Penghapusan Subsidi Pangan di APBD DKI 2026, Pukulan Telak bagi Warga Miskin Jakarta
JAKARTA | KabarGEMPAR.com – Di tengah tingginya harga kebutuhan pokok dan tekanan ekonomi perkotaan, keputusan DPRD DKI Jakarta yang menyetujui penghapusan subsidi pangan murah sebesar Rp300 miliar dalam APBD 2026 menjadi sorotan tajam publik. Kebijakan ini dinilai sebagai langkah mundur dalam keberpihakan terhadap warga miskin, terlebih karena proses pengesahan dilakukan secara terburu-buru dan diwarnai aksi walk out sejumlah fraksi oposisi.
Ketegangan mencuat saat rapat paripurna DPRD DKI pada Rabu (12/11/2025). Ketua DPRD DKI Jakarta Khoirudin tetap mengetok palu pengesahan meski sejumlah anggota berteriak menolak. Fraksi PSI, PAN, dan PDIP bahkan memilih meninggalkan ruang sidang sebagai bentuk protes atas sikap pimpinan yang dianggap menutup ruang dialog dan mengabaikan aspirasi rakyat kecil.
“Penghapusan subsidi pangan adalah bentuk ketidakpekaan terhadap penderitaan rakyat Jakarta. Rakyat tidak butuh simbol kemewahan, mereka butuh beras murah, bukan janji,” ujar salah satu anggota DPRD yang ikut walk out.
Subsidi Pangan, Benteng Terakhir Warga Miskin
Program subsidi pangan murah yang digagas beberapa tahun terakhir merupakan benteng terakhir bagi warga miskin Jakarta menghadapi tekanan inflasi dan kenaikan harga bahan pokok. Melalui subsidi itu, masyarakat berpenghasilan rendah bisa memperoleh bahan pangan seperti beras, minyak goreng, dan telur dengan harga jauh lebih terjangkau.
Penghapusan anggaran Rp300 miliar tersebut bukan hanya soal angka di atas kertas, melainkan soal keberlangsungan hidup ribuan keluarga di kampung-kampung padat penduduk. Dalam konteks sosial, kebijakan ini berpotensi memperlebar jurang kesenjangan ekonomi antara kelompok kaya dan miskin di ibu kota.
“Jika subsidi dicabut, maka pemerintah seolah menutup mata terhadap realitas dapur rakyat kecil. Ini bukan efisiensi, tapi pengabaian,” ujar pengamat kebijakan publik dari Universitas Nasional Jakarta, Dr. Hadi Mulyawan.

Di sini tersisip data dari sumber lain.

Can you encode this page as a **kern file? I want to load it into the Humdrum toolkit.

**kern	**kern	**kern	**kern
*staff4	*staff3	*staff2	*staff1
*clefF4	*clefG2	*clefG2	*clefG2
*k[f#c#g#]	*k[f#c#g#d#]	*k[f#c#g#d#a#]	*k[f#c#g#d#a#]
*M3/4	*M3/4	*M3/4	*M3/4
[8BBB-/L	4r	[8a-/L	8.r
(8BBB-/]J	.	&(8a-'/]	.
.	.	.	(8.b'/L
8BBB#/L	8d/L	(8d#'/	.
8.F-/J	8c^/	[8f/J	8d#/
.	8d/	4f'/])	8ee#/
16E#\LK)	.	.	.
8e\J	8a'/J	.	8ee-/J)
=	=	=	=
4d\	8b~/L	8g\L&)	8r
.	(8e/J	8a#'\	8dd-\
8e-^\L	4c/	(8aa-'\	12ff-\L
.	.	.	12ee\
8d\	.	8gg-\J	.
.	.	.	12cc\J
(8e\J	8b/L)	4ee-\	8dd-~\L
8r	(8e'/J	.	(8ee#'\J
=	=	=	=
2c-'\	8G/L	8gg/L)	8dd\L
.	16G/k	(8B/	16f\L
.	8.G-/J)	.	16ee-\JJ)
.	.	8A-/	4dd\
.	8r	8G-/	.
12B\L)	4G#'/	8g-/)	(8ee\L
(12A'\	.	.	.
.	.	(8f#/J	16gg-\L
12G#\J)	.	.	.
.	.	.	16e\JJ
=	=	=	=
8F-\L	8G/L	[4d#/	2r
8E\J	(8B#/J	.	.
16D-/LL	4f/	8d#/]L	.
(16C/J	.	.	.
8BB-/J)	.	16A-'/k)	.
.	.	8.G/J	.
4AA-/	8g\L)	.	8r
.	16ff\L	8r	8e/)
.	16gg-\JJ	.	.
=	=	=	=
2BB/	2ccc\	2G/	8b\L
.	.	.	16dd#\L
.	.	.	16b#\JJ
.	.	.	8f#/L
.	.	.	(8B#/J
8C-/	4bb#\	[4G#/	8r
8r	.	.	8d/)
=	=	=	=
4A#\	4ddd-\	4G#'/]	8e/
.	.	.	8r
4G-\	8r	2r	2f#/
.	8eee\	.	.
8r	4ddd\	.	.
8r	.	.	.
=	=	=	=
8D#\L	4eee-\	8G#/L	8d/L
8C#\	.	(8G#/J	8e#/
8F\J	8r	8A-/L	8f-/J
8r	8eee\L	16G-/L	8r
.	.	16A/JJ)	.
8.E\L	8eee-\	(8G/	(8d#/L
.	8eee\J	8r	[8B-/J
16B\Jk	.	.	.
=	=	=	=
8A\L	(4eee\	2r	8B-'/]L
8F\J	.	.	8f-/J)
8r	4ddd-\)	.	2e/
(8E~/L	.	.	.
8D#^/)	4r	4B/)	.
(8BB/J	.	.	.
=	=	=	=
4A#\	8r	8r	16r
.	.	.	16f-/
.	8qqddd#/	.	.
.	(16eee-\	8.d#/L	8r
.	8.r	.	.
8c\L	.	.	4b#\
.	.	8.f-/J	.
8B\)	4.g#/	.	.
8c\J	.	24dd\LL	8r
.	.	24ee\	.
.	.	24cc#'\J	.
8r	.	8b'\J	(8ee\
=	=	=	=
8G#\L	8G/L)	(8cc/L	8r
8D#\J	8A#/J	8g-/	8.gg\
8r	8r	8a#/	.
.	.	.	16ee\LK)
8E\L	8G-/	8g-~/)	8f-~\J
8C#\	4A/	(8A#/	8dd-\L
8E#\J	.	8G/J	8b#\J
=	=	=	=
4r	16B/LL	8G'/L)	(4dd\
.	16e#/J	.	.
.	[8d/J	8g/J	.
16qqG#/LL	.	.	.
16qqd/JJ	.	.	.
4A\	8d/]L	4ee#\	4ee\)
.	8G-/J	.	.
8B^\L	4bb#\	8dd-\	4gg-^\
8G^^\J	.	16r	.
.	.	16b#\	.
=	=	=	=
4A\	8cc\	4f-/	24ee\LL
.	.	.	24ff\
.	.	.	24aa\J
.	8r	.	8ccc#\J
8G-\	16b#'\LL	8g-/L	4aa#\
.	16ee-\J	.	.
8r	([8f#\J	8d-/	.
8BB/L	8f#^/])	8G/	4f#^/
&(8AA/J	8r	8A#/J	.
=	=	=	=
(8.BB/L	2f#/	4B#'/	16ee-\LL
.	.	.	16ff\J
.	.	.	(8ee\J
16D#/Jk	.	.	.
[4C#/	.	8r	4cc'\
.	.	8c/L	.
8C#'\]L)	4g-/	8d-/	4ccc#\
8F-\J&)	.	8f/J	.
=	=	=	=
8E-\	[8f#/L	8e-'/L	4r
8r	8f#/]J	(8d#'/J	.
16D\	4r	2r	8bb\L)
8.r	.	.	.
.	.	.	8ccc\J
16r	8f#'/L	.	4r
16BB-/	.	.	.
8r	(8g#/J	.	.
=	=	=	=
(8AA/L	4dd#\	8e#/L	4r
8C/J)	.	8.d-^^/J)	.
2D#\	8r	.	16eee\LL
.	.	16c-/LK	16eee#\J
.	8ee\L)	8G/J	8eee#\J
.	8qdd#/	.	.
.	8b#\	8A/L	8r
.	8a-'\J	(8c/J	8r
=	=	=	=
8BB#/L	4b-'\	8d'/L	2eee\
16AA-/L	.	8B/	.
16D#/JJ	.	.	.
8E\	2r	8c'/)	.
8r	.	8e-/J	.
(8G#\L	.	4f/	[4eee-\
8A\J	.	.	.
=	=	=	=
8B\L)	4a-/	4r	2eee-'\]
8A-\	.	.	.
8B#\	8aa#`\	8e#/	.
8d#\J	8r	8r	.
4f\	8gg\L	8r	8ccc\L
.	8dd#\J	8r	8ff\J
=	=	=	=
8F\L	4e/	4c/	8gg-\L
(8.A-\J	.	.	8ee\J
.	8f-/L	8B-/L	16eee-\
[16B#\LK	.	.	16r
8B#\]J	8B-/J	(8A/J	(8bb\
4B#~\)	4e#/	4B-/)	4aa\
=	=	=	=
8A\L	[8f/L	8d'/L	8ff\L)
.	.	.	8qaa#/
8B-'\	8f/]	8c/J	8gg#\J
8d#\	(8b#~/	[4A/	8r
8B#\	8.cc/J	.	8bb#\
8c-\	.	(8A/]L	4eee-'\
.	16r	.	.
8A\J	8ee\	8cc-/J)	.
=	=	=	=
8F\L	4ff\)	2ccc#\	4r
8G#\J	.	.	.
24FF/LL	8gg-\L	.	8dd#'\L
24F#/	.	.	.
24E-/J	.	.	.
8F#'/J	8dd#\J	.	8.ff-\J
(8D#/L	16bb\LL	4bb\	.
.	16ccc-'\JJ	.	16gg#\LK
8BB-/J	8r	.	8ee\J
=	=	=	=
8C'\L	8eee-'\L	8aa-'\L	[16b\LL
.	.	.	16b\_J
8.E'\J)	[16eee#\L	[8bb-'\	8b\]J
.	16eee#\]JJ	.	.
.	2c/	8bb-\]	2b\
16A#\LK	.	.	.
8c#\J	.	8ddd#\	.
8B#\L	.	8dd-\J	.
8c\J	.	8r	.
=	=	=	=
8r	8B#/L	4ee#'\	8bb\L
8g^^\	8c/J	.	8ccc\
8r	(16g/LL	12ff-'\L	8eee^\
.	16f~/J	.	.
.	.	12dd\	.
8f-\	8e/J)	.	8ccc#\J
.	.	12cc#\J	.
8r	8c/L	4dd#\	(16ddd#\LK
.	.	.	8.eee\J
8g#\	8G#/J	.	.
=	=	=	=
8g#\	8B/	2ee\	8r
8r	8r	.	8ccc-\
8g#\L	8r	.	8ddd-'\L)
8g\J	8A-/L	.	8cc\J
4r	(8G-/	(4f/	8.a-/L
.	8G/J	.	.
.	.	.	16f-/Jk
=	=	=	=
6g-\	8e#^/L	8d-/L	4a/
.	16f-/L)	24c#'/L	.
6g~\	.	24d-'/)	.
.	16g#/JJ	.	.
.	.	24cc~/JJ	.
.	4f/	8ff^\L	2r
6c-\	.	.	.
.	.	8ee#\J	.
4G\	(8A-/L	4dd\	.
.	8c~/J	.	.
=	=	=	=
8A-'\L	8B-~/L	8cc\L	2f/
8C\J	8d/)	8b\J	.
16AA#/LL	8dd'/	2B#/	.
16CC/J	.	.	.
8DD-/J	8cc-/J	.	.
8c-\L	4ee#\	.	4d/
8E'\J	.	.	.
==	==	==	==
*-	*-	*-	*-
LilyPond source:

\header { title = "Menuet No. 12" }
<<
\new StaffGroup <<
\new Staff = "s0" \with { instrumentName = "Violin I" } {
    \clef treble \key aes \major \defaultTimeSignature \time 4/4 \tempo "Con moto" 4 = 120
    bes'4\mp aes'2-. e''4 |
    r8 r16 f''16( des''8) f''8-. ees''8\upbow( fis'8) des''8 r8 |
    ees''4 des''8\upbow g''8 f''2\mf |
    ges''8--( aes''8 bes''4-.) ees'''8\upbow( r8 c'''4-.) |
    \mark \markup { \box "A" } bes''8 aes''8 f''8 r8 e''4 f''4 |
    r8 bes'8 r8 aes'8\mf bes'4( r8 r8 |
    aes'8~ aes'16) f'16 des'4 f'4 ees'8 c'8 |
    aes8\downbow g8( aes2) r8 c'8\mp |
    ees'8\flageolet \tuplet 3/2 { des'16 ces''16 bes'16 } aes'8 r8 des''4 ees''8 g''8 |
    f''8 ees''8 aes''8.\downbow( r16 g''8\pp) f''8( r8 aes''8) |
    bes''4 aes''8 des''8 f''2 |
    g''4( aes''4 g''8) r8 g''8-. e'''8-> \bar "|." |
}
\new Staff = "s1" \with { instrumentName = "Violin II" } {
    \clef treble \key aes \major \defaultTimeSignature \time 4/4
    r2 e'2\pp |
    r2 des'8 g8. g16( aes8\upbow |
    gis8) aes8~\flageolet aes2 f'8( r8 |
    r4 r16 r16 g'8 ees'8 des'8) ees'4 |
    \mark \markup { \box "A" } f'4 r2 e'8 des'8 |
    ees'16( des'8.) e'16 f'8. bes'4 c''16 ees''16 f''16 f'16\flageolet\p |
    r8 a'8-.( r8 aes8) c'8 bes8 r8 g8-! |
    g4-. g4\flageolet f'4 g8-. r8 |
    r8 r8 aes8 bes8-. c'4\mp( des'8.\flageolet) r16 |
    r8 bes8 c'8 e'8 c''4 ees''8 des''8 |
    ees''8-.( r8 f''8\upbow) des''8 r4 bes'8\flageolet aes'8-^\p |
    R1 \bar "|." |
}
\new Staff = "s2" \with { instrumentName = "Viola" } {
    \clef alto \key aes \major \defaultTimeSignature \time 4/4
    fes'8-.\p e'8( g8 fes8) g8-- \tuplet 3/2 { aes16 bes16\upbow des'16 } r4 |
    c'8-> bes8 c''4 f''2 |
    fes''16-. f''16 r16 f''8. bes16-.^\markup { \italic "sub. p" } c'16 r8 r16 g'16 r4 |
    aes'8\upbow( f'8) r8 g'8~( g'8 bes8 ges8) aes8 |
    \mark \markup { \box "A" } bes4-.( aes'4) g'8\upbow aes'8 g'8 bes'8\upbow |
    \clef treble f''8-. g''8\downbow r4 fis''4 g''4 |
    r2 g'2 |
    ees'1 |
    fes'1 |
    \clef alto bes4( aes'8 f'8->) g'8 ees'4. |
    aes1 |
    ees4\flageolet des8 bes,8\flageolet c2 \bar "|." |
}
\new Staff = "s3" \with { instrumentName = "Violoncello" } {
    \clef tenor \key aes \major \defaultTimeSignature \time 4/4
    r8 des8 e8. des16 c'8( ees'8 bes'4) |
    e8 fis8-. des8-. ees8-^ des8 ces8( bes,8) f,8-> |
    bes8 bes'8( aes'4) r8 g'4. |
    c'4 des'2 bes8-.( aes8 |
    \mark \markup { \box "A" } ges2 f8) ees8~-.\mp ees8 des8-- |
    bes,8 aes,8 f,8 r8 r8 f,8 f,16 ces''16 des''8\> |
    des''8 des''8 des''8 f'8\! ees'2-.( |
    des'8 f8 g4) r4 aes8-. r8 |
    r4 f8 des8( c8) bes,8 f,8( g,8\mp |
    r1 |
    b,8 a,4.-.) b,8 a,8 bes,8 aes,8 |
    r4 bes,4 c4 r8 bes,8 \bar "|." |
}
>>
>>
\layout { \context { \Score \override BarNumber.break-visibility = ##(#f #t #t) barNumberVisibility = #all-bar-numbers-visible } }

Politik Anggaran yang Kehilangan Nurani
Langkah sepihak Ketua DPRD mengetok palu tanpa mendengarkan interupsi fraksi lain mencerminkan kemerosotan etika politik dan demokrasi anggaran. Proses yang seharusnya berjalan partisipatif dan transparan berubah menjadi ajang kekuasaan yang dingin dan elitis.
Sebagian pihak menuding PKS sebagai partai asal pimpinan DPRD telah gagal menunjukkan keberpihakan pada rakyat miskin. Aksi walk out beberapa fraksi dianggap sebagai sinyal bahaya bahwa fungsi representasi DPRD mulai lumpuh di bawah tekanan kepentingan politik tertentu.
Pemerintah DKI Berkelit, Publik Menunggu Bukti
Menanggapi kontroversi tersebut, Gubernur DKI Jakarta Pramono Anung membantah adanya pemotongan subsidi. Ia menegaskan bahwa “tidak ada penghapusan dana subsidi pangan” dalam APBD 2026. Namun pernyataan ini belum disertai rincian pos anggaran dan program turunan yang jelas, menimbulkan kecurigaan bahwa subsidi hanya digeser bentuknya, bukan dihapus di atas kertas.
Publik kini menanti transparansi penuh atas dokumen APBD 2026, terutama di sektor bantuan sosial dan subsidi masyarakat miskin. Jika benar dana Rp300 miliar itu dihapus, maka pemerintah DKI harus bertanggung jawab atas lonjakan beban hidup masyarakat miskin di ibu kota.
Langkah penghapusan subsidi pangan murah bukan hanya kebijakan tidak populer, tetapi tindakan yang abai terhadap mandat sosial pemerintah daerah sebagaimana diatur dalam Pasal 23A Undang-Undang Dasar 1945, bahwa pajak dan keuangan negara digunakan sebesar-besarnya untuk kemakmuran rakyat.
Ketika subsidi dihapus dan rakyat miskin dibiarkan berjuang sendiri, maka APBD kehilangan jiwanya, bukan lagi “anggaran pendapatan dan belanja daerah”, melainkan “anggaran penderitaan dan beban daerah”.